Mao against Khrushchev: A Short History of the Sino-Soviet Conflict

Mao against Khrushchev: A Short History of the Sino-Soviet Conflict

Mao against Khrushchev: A Short History of the Sino-Soviet Conflict

Mao against Khrushchev: A Short History of the Sino-Soviet Conflict

Excerpt

This book is primarily an account of relations between the two largest Communist countries in the world, Russia and China, since the establishment of a Communist régime in China in 1949. It is an attempt to describe the development of their relations from the beginning of 1950, when the Soviet and Chinese governments concluded what appeared to be a natural and almost unbeatable alliance, to the moment in mid-1963 when their relations in every sphere had been reduced to the barest minimum and the leaders of both countries were denouncing each other in the strongest terms.

I have tried to tell the story in two ways. In the first part of the book I have described the various stages of the dispute in my own words with a certain amount of necessary interpretation and comment. In the second part will be found the essential documents on which the story is based, arranged in chronological order. The verbosity of Communist leaders made it impossible to include their complete outpourings. I think I have retained the essential passages from the main documents and speeches that will enable the student of the Communist world to read the story in the original, so to speak, and will provide the general reader with all the necessary references.
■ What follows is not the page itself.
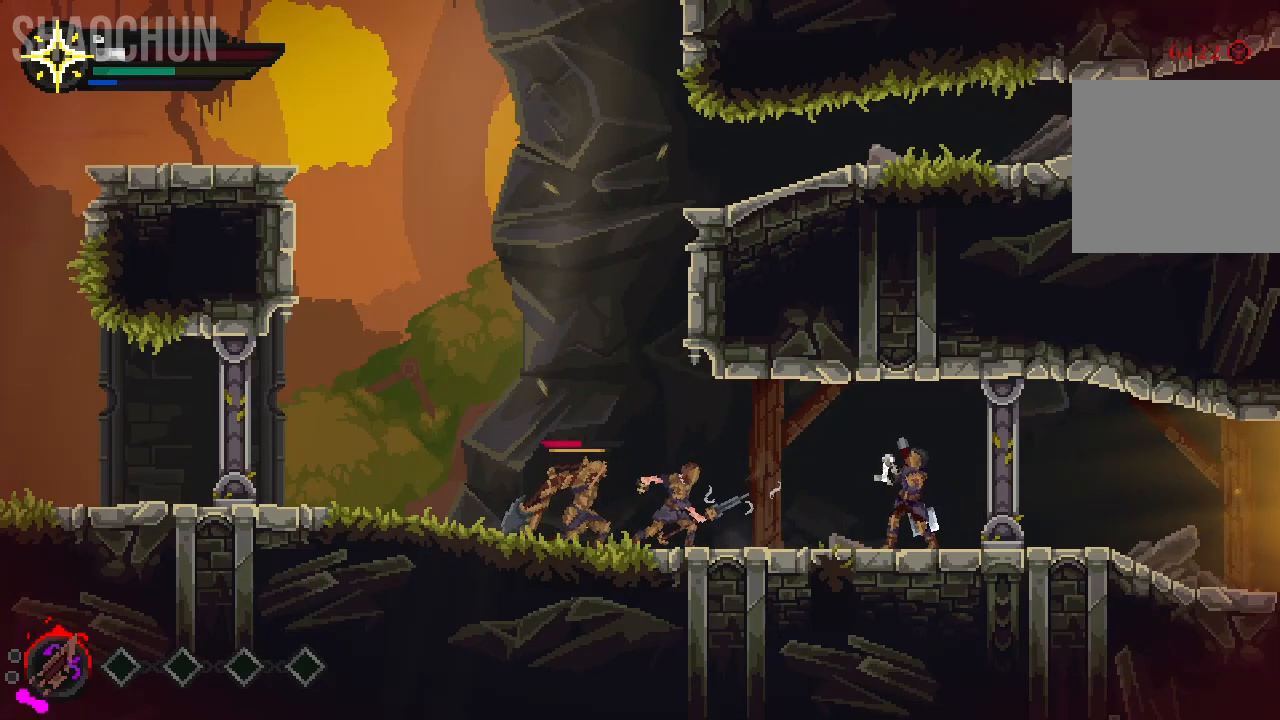
{"dt_ms": 500, "buttons": [], "left_stick": "left", "right_stick": "center", "events": [[433, "left_stick", "left"]]}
This is, however, not only an account of relations between Communist Russia and Communist China; it is also to a certain extent a study of the situation in the international Communist movement, of the present state of affairs in the camp of those who proclaim themselves to be the enemies and gravediggers of the democratic world. This was inevitable, because any study of the deterioration of relations between the two main Communist powers must also be a study of the failure of Marxism or Communism to provide a sure basis for their relations or for the 'unity' of the world Communist movement. But in the text and in the documentation, I have been able only to touch lightly on this much wider subject.